John Mueller discusses how Google evaluates websites for site quality, which is important given the number of sites that have issues with indexing.

Google’s John Mueller responded to a question about a website’s poor translation. He expanded on his response to address how Google rates a website’s quality when one section of it is of poor quality.

While the question is about a section of a website that has a poor translation, Mueller’s response provides insight into how site quality, even in a single section of a website, can affect the entire website and rankings.

Low Quality Section of a Website

The person who posed the question wanted to know if a poor translation could have an impact on an entire website.

He asked:

“I wonder if a poor translation of a new language version can negatively affect the SEO for (the) domain’s more established main language versions.”

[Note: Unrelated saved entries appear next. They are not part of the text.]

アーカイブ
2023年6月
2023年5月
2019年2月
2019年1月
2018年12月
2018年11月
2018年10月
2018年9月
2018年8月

He then gave the example of a well-known French-language site whose publisher adds a German language section to the site with subpar autogenerated German-language content.

He admitted that he is aware that Google frowns on poor translation quality.

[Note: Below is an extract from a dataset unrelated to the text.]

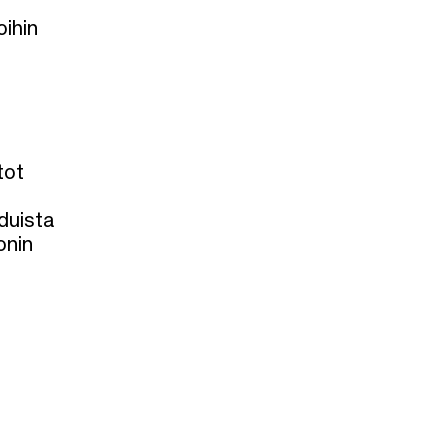
oihin
tot
duista
onin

What he wanted to know was whether this poor quality section could bring the rest of the site down, or if the poor quality would be limited to that section of the site.

Read Top 14 Reasons Google Isn’t Indexing Your Website.

One Part of Site Can Drag Down Entire Site

John Mueller responded to the question of whether the poor quality would be limited to a single section of a site.

Mueller:

“I guess the short answer is yes.

The main issue is less about these being translated versions of the content, but more that for some things, we look at the quality of the site overall.

Ans when we look at the quality of the site overall, if you have significant portions that are lower quality it doesn’t matter for us like why they would be lower quality.

If they’re just bad translations, of if they’re terrible content or whatever.

But if we see that there are significant parts that are lower quality then we might think overall this website is not so fantastic as we thought.

And that can have effects in different places across the website.

So in short, I guess if you have a very low quality translation that’s also indexed and that’s also very visible in search, then that can definitely pull down the good quality translation as well or the good quality original content that you also have.”

No Big Red Flags for Site Quality

We sometimes look for big red flags that stand out, but John Mueller explains that in terms of site quality, it’s a matter of many things working together, like signals, to indicate whether the site is high or low quality.

Mueller began talking about overall site quality assessment after the person asked a follow-up question about translations.

He described how many different low-quality aspects of a site can combine to contribute to a negative quality rating from Google for the entire site.

Mueller explained:

“So at least the way that I understand it, it’s more a matter of us trying to understand the quality of the website overall.

And that’s usually not something where they’re individual things that we could just point at and say like, oh, if you have five misspellings on a page, that’s a sign of low quality.

These things happen individually.

And all of these factors I think individually are hard to say that they’re a sign of something being low quality but rather we have to take everything together and then figure out what the mix is together.

And that’s also a reason why sometimes when you significantly improve the quality of a website overall or when things get significantly worse, it just takes a lot of time for our systems to figure out like oh, overall the view of this website is now better or worse.

So from that point of view, it’s not that we have anything specific that we could point at.”

Overall Site Quality

Mueller has been talking a lot about overall site quality over the last year, and it’s been fascinating to learn about it, especially since so many people are reporting that their content isn’t being indexed.

An important takeaway, in my opinion, is that there isn’t a single big specific red flag to point to as being to blame for poor site quality. Rather, it is a combination of factors that work together to convey a sense of overall quality.